> _Stored data entries_:
= Beginning of Section =

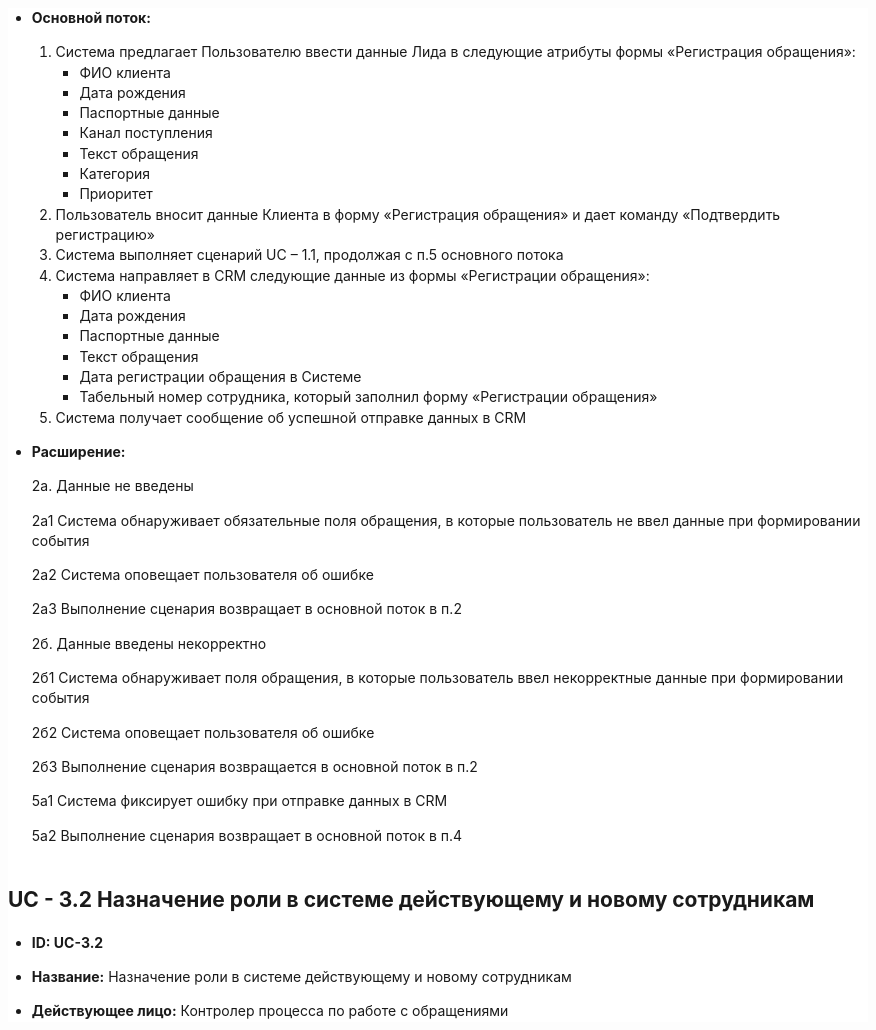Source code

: - **Основной поток:**

    1. Система предлагает Пользователю ввести данные Лида в следующие атрибуты формы «Регистрация обращения»:
        - ФИО клиента
        - Дата рождения
        - Паспортные данные
        - Канал поступления
        - Текст обращения
        - Категория
        - Приоритет
    2. Пользователь вносит данные Клиента в форму «Регистрация обращения» и дает команду «Подтвердить регистрацию»
    3. Система выполняет сценарий UC – 1.1, продолжая с п.5 основного потока
    4. Система направляет в CRM следующие данные из формы «Регистрации обращения»:
        - ФИО клиента
        - Дата рождения
        - Паспортные данные
        - Текст обращения
        - Дата регистрации обращения в Системе
        - Табельный номер сотрудника, который заполнил форму «Регистрации обращения»
    5. Система получает сообщение об успешной отправке данных в CRM
     </p>

- **Расширение:**

    2a. Данные не введены

    2а1 Система обнаруживает обязательные поля обращения, в которые пользователь не ввел данные при формировании события

    2а2 Система оповещает пользователя об ошибке

    2а3 Выполнение сценария возвращает в основной поток в п.2

    2б. Данные введены некорректно

    2б1 Система обнаруживает поля обращения, в которые пользователь ввел некорректные данные при формировании события

    2б2 Система оповещает пользователя  об ошибке

    2б3 Выполнение сценария возвращается в основной поток в п.2

    5а1 Система фиксирует ошибку при отправке данных в CRM

    5а2 Выполнение сценария возвращает в основной поток в п.4

#
## UC - 3.2 Назначение роли в системе действующему и новому сотрудникам

- **ID: UC-3.2**

- **Название:** Назначение роли в системе действующему и новому сотрудникам

- **Действующее лицо:** Контролер процесса по работе с обращениями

= End of Section =

Check each line above for the string "пользователя" and copy the ones that have it.

> _Task output_:
    2а2 Система оповещает пользователя об ошибке
    2б2 Система оповещает пользователя  об ошибке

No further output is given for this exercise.